Texto para leer —
Con talleres para aprender a elaborar calaveritas de amaranto y bordadas que se empalman con un mercado orgánico de productos de la temporada, el Centro Ecológico Milpa Urbana se suma a la preservación de las tradiciones que este 1 y 2 de noviembre hace que en Oaxaca se celebre la muerte y se reciba con alegría la visita de las y los fieles difuntos.
Calabazas, hortalizas, copal, miel, chocolate, café, flor de cempasúchil, calaveras de dulce y otros productos de personas que carecen de un espacio de venta es parte de lo que el lunes 30 y martes 31 de octubre se podrá encontrar en el Centro Ecológico que se ubica en la calle de José López Alavez número 1414, en el Barrio de Xochimilco del municipio de Oaxaca de Juárez.
La artista visual y fundadora de este centro recordó que en 2020 se abrió el mercado que complementan con pláticas para que productores locales de cadenas de cortas puedan tener dónde expender, sin que ello les genere un costo adicional.
“En este 2023 se retomaron las actividades porque hay personas que se han acercado para preguntar si hay un espacio y este fin de mes tendremos miel, hortalizas, chocolate, jabones, mermeladas y otro tipo de productos artesanales que coinciden con pláticas o talleres que tienen que ver con la visión de aprendizajes comunes, la biodiversidad, las semillas como el maíz y los alimentos”, explicó.
El mercadito funcionará de 11:00 a 16:00 horas ambos días y para el lunes 30 se planeó un taller de elaboración de calaveritas de amaranto con la bióloga Remedios Martínez, sin que se requiera una inscripción previa.

Datos proporcionados —
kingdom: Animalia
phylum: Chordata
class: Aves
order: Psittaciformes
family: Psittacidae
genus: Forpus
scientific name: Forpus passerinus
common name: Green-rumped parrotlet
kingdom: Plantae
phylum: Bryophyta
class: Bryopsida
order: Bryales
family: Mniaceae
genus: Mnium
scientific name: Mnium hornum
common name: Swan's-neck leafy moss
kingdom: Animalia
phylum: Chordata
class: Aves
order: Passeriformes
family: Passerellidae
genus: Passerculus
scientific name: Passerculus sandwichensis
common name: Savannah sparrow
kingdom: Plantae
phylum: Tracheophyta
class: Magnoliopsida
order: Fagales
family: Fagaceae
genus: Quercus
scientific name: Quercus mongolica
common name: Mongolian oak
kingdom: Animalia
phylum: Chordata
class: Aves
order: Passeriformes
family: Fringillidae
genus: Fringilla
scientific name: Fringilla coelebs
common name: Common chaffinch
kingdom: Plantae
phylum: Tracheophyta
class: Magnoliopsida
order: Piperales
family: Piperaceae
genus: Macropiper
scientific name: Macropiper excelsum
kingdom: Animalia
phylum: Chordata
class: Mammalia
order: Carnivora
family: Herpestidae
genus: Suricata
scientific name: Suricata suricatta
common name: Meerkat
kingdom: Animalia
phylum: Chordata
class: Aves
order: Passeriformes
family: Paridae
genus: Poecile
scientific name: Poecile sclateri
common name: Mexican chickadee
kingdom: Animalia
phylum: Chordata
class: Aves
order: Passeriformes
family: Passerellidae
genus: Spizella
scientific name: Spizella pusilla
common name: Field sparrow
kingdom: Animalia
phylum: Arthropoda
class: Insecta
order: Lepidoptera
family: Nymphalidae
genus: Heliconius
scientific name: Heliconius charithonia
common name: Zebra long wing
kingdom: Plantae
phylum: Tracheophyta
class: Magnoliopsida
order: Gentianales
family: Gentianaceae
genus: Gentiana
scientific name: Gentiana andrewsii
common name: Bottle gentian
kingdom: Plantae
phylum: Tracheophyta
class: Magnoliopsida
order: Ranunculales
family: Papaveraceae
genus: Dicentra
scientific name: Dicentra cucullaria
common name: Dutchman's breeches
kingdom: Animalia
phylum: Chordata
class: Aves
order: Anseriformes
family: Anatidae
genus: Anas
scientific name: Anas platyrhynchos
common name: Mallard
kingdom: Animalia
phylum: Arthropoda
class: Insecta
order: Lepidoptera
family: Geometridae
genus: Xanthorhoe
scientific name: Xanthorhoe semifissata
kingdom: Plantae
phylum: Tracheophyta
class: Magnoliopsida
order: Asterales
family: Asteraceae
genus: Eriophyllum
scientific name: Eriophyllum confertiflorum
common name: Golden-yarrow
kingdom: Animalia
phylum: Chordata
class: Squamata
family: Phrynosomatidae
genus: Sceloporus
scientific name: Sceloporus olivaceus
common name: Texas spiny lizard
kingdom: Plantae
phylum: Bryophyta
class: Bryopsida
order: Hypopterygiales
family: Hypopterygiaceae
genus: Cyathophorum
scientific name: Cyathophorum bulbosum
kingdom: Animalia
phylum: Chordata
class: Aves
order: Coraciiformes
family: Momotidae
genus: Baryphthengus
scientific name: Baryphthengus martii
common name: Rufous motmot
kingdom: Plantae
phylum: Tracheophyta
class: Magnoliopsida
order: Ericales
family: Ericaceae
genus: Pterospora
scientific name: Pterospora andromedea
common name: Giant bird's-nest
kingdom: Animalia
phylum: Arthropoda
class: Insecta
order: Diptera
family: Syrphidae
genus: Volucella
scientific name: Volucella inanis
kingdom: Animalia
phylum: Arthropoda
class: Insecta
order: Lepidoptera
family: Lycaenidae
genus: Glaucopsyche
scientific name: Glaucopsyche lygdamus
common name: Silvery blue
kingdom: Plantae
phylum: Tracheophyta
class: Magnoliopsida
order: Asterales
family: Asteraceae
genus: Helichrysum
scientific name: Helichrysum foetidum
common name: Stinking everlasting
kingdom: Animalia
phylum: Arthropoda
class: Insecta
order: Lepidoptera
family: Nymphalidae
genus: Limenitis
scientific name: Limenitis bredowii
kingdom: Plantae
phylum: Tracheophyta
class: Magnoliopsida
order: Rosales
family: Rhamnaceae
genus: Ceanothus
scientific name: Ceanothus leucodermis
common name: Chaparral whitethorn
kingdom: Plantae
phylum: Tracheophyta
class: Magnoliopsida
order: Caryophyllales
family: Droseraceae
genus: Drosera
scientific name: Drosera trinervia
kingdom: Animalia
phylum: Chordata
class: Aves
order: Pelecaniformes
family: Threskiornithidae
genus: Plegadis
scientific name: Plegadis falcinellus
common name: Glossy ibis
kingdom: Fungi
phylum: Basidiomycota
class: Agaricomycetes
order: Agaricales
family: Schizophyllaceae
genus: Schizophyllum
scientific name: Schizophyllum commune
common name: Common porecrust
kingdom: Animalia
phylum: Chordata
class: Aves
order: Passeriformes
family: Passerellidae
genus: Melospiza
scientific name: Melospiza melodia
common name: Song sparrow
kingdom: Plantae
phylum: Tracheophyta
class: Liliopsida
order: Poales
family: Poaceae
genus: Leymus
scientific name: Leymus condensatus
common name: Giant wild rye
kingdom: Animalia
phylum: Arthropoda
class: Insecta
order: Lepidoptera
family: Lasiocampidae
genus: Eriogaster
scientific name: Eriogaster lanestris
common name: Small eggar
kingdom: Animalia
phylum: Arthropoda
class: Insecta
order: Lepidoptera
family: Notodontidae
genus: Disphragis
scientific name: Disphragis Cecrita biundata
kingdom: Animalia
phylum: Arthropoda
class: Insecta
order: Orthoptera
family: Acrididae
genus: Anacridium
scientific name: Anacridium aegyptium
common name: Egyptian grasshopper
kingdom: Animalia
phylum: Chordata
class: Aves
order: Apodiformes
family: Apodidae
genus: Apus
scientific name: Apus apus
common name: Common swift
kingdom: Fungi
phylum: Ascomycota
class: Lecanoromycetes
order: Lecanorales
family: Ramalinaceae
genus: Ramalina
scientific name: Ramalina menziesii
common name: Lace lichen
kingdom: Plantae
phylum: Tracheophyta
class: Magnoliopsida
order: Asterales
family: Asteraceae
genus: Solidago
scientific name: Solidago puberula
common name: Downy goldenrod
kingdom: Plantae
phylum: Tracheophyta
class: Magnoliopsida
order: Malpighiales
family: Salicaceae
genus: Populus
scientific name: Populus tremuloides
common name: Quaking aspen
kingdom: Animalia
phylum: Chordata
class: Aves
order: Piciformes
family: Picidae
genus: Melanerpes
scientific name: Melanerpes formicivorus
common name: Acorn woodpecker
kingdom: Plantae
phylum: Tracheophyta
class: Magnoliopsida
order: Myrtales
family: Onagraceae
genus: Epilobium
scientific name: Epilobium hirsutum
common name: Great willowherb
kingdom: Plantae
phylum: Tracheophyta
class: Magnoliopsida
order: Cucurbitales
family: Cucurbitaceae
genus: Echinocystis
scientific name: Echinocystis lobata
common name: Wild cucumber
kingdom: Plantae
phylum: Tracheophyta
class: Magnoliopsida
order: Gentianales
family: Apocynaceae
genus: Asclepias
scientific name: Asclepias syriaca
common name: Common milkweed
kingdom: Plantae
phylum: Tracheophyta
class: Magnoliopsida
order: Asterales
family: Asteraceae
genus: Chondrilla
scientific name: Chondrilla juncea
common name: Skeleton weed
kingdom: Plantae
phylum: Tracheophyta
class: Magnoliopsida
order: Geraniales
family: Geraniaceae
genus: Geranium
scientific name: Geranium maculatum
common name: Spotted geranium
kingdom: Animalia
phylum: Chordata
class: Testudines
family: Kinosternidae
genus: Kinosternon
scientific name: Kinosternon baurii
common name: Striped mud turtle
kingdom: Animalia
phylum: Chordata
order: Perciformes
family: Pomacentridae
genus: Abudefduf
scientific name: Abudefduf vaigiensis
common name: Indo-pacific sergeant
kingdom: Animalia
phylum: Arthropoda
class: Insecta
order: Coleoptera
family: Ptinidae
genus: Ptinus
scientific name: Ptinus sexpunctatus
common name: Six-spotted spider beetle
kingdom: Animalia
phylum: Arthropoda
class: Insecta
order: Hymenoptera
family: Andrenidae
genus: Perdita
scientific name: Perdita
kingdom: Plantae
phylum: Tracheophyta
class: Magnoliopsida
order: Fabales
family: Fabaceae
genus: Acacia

Actividades —
- a) Responde estas preguntas con lo que dice la nota sobre el Centro Ecológico Milpa Urbana:
(i) ¿En qué calle y número se ubica el centro?
(ii) ¿En qué año se abrió el mercado?
(iii) ¿En qué horario funcionará el mercadito?
- b) Enumera los productos que, según la cita de la fundadora en la nota sobre el Centro Ecológico Milpa Urbana, habrá este fin de mes.
- c) Retoma la nota sobre el Centro Ecológico Milpa Urbana y continúala a partir de su última oración.
Las filas son un material independiente del texto.

Respuestas —
- a)
(i) En la calle de José López Alavez número 1414.
(ii) En 2020.
(iii) De 11:00 a 16:00 horas.

- b) Miel, hortalizas, chocolate, jabones y mermeladas.

- c)
Para costear las semillas de amaranto, calabaza y nuez, así como pasas que están libres de pesticidas porque se cultivan de manera orgánica, sin agrotóxicos químicos o industrializados, para este taller se pide una cuota de recuperación de 100 pesos.
En el Centro Ecológico Milpa Urbana, pero el martes 31 de octubre, en un horario de 11:00 a 15:00 horas la maestra Monserrat Pérez impartirá el taller Bordando Calaveras, el cual está diseñado para un nivel inicial en el que pueden participar niños y niñas desde los siete años y un segundo nivel para personas que ya saben bordar.
“Va a durar cuatro horas porque es un proceso muy meditativo. Mientras estamos bordando vamos a hablar y compartir de las tradiciones, de cómo se honra a los muertos, porque es una tradición familiar que se hereda”, detalló Edith Morales.
Para las personas interesadas en asistir se sugiere llevar una playera, bolsa o tela si quiere hacer algo en específico, si no, se le puede proporcionar como parte de la cuota de recuperación de 150 pesos, con la cual se entregarán también hilos.